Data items
....................

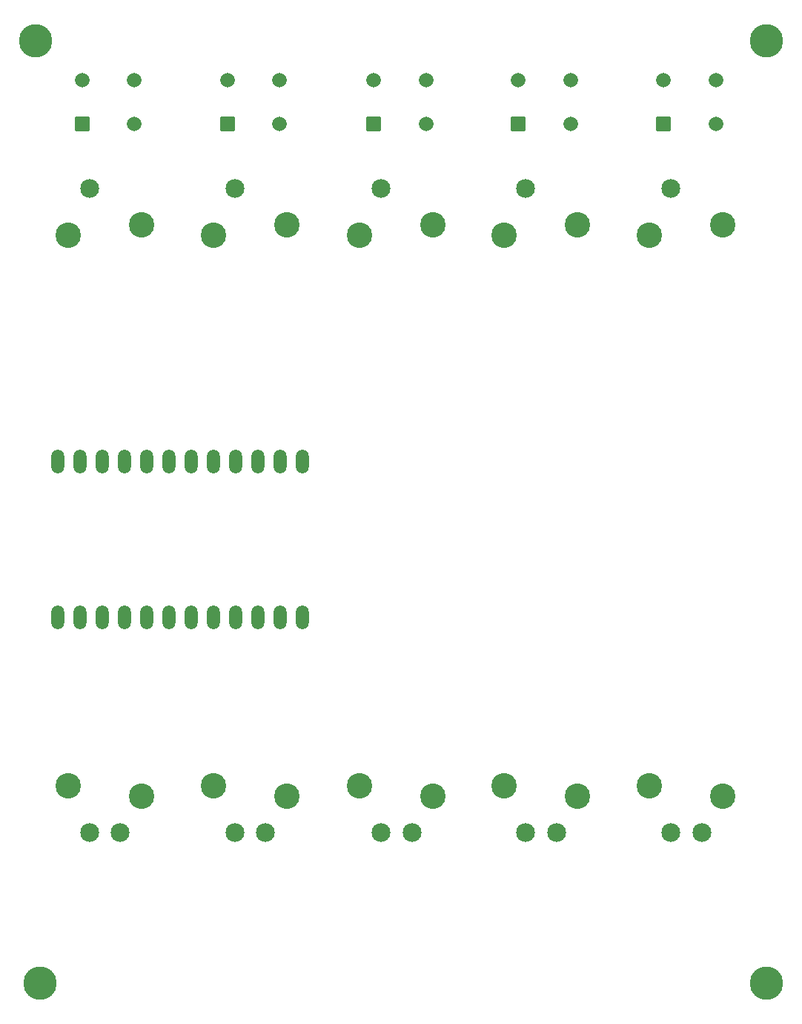
<source format=gbr>
%TF.GenerationSoftware,KiCad,Pcbnew,8.0.1*%
%TF.CreationDate,2024-03-29T21:28:49-04:00*%
%TF.ProjectId,mandreko-deej,6d616e64-7265-46b6-9f2d-6465656a2e6b,rev?*%
%TF.SameCoordinates,Original*%
%TF.FileFunction,Soldermask,Bot*%
%TF.FilePolarity,Negative*%
%FSLAX46Y46*%
G04 Gerber Fmt 4.6, Leading zero omitted, Abs format (unit mm)*
G04 Created by KiCad (PCBNEW 8.0.1) date 2024-03-29 21:28:49*
%MOMM*%
%LPD*%
G01*
G04 APERTURE LIST*
G04 Aperture macros list*
%AMRoundRect*
0 Rectangle with rounded corners*
0 $1 Rounding radius*
0 $2 $3 $4 $5 $6 $7 $8 $9 X,Y pos of 4 corners*
0 Add a 4 corners polygon primitive as box body*
4,1,4,$2,$3,$4,$5,$6,$7,$8,$9,$2,$3,0*
0 Add four circle primitives for the rounded corners*
1,1,$1+$1,$2,$3*
1,1,$1+$1,$4,$5*
1,1,$1+$1,$6,$7*
1,1,$1+$1,$8,$9*
0 Add four rect primitives between the rounded corners*
20,1,$1+$1,$2,$3,$4,$5,0*
20,1,$1+$1,$4,$5,$6,$7,0*
20,1,$1+$1,$6,$7,$8,$9,0*
20,1,$1+$1,$8,$9,$2,$3,0*%
G04 Aperture macros list end*
%ADD10RoundRect,0.102000X-0.729000X-0.729000X0.729000X-0.729000X0.729000X0.729000X-0.729000X0.729000X0*%
%ADD11C,1.662000*%
%ADD12C,3.800000*%
%ADD13C,2.154000*%
%ADD14C,2.904000*%
%ADD15RoundRect,0.736600X-0.000010X0.635000X-0.000010X-0.635000X0.000010X-0.635000X0.000010X0.635000X0*%
G04 APERTURE END LIST*
D10*
%TO.C,S2*%
X132873700Y-52000000D03*
D11*
X138873700Y-52000000D03*
X132873700Y-47000000D03*
X138873700Y-47000000D03*
%TD*%
D12*
%TO.C,TopLeftMountingHole*%
X111000000Y-42500000D03*
%TD*%
D13*
%TO.C,R2*%
X133761200Y-132850000D03*
X137261200Y-132850000D03*
X133761200Y-59350000D03*
D14*
X131311200Y-127500000D03*
X139711200Y-128700000D03*
X131311200Y-64700000D03*
X139711200Y-63500000D03*
%TD*%
D10*
%TO.C,S3*%
X149562500Y-52000000D03*
D11*
X155562500Y-52000000D03*
X149562500Y-47000000D03*
X155562500Y-47000000D03*
%TD*%
D12*
%TO.C,TopRightMountingHole*%
X194500000Y-42500000D03*
%TD*%
D13*
%TO.C,R3*%
X150450000Y-132850000D03*
X153950000Y-132850000D03*
X150450000Y-59350000D03*
D14*
X148000000Y-127500000D03*
X156400000Y-128700000D03*
X148000000Y-64700000D03*
X156400000Y-63500000D03*
%TD*%
D10*
%TO.C,S4*%
X166072200Y-52000000D03*
D11*
X172072200Y-52000000D03*
X166072200Y-47000000D03*
X172072200Y-47000000D03*
%TD*%
D13*
%TO.C,R1*%
X117161900Y-132850000D03*
X120661900Y-132850000D03*
X117161900Y-59350000D03*
D14*
X114711900Y-127500000D03*
X123111900Y-128700000D03*
X114711900Y-64700000D03*
X123111900Y-63500000D03*
%TD*%
D10*
%TO.C,S1*%
X116274400Y-52000000D03*
D11*
X122274400Y-52000000D03*
X116274400Y-47000000D03*
X122274400Y-47000000D03*
%TD*%
D12*
%TO.C,BottomRightMountingHole*%
X194500000Y-150000000D03*
%TD*%
D10*
%TO.C,S5*%
X182671500Y-52000000D03*
D11*
X188671500Y-52000000D03*
X182671500Y-47000000D03*
X188671500Y-47000000D03*
%TD*%
D13*
%TO.C,R4*%
X166959700Y-132850000D03*
X170459700Y-132850000D03*
X166959700Y-59350000D03*
D14*
X164509700Y-127500000D03*
X172909700Y-128700000D03*
X164509700Y-64700000D03*
X172909700Y-63500000D03*
%TD*%
D12*
%TO.C,BottomLeftMountingHole*%
X111500000Y-150000000D03*
%TD*%
D13*
%TO.C,R5*%
X183559000Y-132850000D03*
X187059000Y-132850000D03*
X183559000Y-59350000D03*
D14*
X181109000Y-127500000D03*
X189509000Y-128700000D03*
X181109000Y-64700000D03*
X189509000Y-63500000D03*
%TD*%
D15*
%TO.C,U1*%
X113500000Y-90500000D03*
X116040000Y-90500000D03*
X118580000Y-90500000D03*
X121120000Y-90500000D03*
X123660000Y-90500000D03*
X126200000Y-90500000D03*
X128740000Y-90500000D03*
X131280000Y-90500000D03*
X133820000Y-90500000D03*
X136360000Y-90500000D03*
X138900000Y-90500000D03*
X141440000Y-90500000D03*
X141440000Y-108280000D03*
X138900000Y-108280000D03*
X136360000Y-108280000D03*
X133820000Y-108280000D03*
X131280000Y-108280000D03*
X128740000Y-108280000D03*
X126200000Y-108280000D03*
X123660000Y-108280000D03*
X121120000Y-108280000D03*
X118580000Y-108280000D03*
X116040000Y-108280000D03*
X113500000Y-108280000D03*
%TD*%
M02*

</source>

....................

REQUIREMENT:
Only the text of the records is to be reproduced exactly; skip the pictures.

RESPONSE AREA:
<source format=gbr>
%TF.GenerationSoftware,KiCad,Pcbnew,8.0.1*%
%TF.CreationDate,2024-03-29T21:28:49-04:00*%
%TF.ProjectId,mandreko-deej,6d616e64-7265-46b6-9f2d-6465656a2e6b,rev?*%
%TF.SameCoordinates,Original*%
%TF.FileFunction,Soldermask,Bot*%
%TF.FilePolarity,Negative*%
%FSLAX46Y46*%
G04 Gerber Fmt 4.6, Leading zero omitted, Abs format (unit mm)*
G04 Created by KiCad (PCBNEW 8.0.1) date 2024-03-29 21:28:49*
%MOMM*%
%LPD*%
G01*
G04 APERTURE LIST*
G04 Aperture macros list*
%AMRoundRect*
0 Rectangle with rounded corners*
0 $1 Rounding radius*
0 $2 $3 $4 $5 $6 $7 $8 $9 X,Y pos of 4 corners*
0 Add a 4 corners polygon primitive as box body*
4,1,4,$2,$3,$4,$5,$6,$7,$8,$9,$2,$3,0*
0 Add four circle primitives for the rounded corners*
1,1,$1+$1,$2,$3*
1,1,$1+$1,$4,$5*
1,1,$1+$1,$6,$7*
1,1,$1+$1,$8,$9*
0 Add four rect primitives between the rounded corners*
20,1,$1+$1,$2,$3,$4,$5,0*
20,1,$1+$1,$4,$5,$6,$7,0*
20,1,$1+$1,$6,$7,$8,$9,0*
20,1,$1+$1,$8,$9,$2,$3,0*%
G04 Aperture macros list end*
%ADD10RoundRect,0.102000X-0.729000X-0.729000X0.729000X-0.729000X0.729000X0.729000X-0.729000X0.729000X0*%
%ADD11C,1.662000*%
%ADD12C,3.800000*%
%ADD13C,2.154000*%
%ADD14C,2.904000*%
%ADD15RoundRect,0.736600X-0.000010X0.635000X-0.000010X-0.635000X0.000010X-0.635000X0.000010X0.635000X0*%
G04 APERTURE END LIST*
D10*
%TO.C,S2*%
X132873700Y-52000000D03*
D11*
X138873700Y-52000000D03*
X132873700Y-47000000D03*
X138873700Y-47000000D03*
%TD*%
D12*
%TO.C,TopLeftMountingHole*%
X111000000Y-42500000D03*
%TD*%
D13*
%TO.C,R2*%
X133761200Y-132850000D03*
X137261200Y-132850000D03*
X133761200Y-59350000D03*
D14*
X131311200Y-127500000D03*
X139711200Y-128700000D03*
X131311200Y-64700000D03*
X139711200Y-63500000D03*
%TD*%
D10*
%TO.C,S3*%
X149562500Y-52000000D03*
D11*
X155562500Y-52000000D03*
X149562500Y-47000000D03*
X155562500Y-47000000D03*
%TD*%
D12*
%TO.C,TopRightMountingHole*%
X194500000Y-42500000D03*
%TD*%
D13*
%TO.C,R3*%
X150450000Y-132850000D03*
X153950000Y-132850000D03*
X150450000Y-59350000D03*
D14*
X148000000Y-127500000D03*
X156400000Y-128700000D03*
X148000000Y-64700000D03*
X156400000Y-63500000D03*
%TD*%
D10*
%TO.C,S4*%
X166072200Y-52000000D03*
D11*
X172072200Y-52000000D03*
X166072200Y-47000000D03*
X172072200Y-47000000D03*
%TD*%
D13*
%TO.C,R1*%
X117161900Y-132850000D03*
X120661900Y-132850000D03*
X117161900Y-59350000D03*
D14*
X114711900Y-127500000D03*
X123111900Y-128700000D03*
X114711900Y-64700000D03*
X123111900Y-63500000D03*
%TD*%
D10*
%TO.C,S1*%
X116274400Y-52000000D03*
D11*
X122274400Y-52000000D03*
X116274400Y-47000000D03*
X122274400Y-47000000D03*
%TD*%
D12*
%TO.C,BottomRightMountingHole*%
X194500000Y-150000000D03*
%TD*%
D10*
%TO.C,S5*%
X182671500Y-52000000D03*
D11*
X188671500Y-52000000D03*
X182671500Y-47000000D03*
X188671500Y-47000000D03*
%TD*%
D13*
%TO.C,R4*%
X166959700Y-132850000D03*
X170459700Y-132850000D03*
X166959700Y-59350000D03*
D14*
X164509700Y-127500000D03*
X172909700Y-128700000D03*
X164509700Y-64700000D03*
X172909700Y-63500000D03*
%TD*%
D12*
%TO.C,BottomLeftMountingHole*%
X111500000Y-150000000D03*
%TD*%
D13*
%TO.C,R5*%
X183559000Y-132850000D03*
X187059000Y-132850000D03*
X183559000Y-59350000D03*
D14*
X181109000Y-127500000D03*
X189509000Y-128700000D03*
X181109000Y-64700000D03*
X189509000Y-63500000D03*
%TD*%
D15*
%TO.C,U1*%
X113500000Y-90500000D03*
X116040000Y-90500000D03*
X118580000Y-90500000D03*
X121120000Y-90500000D03*
X123660000Y-90500000D03*
X126200000Y-90500000D03*
X128740000Y-90500000D03*
X131280000Y-90500000D03*
X133820000Y-90500000D03*
X136360000Y-90500000D03*
X138900000Y-90500000D03*
X141440000Y-90500000D03*
X141440000Y-108280000D03*
X138900000Y-108280000D03*
X136360000Y-108280000D03*
X133820000Y-108280000D03*
X131280000Y-108280000D03*
X128740000Y-108280000D03*
X126200000Y-108280000D03*
X123660000Y-108280000D03*
X121120000Y-108280000D03*
X118580000Y-108280000D03*
X116040000Y-108280000D03*
X113500000Y-108280000D03*
%TD*%
M02*

</source>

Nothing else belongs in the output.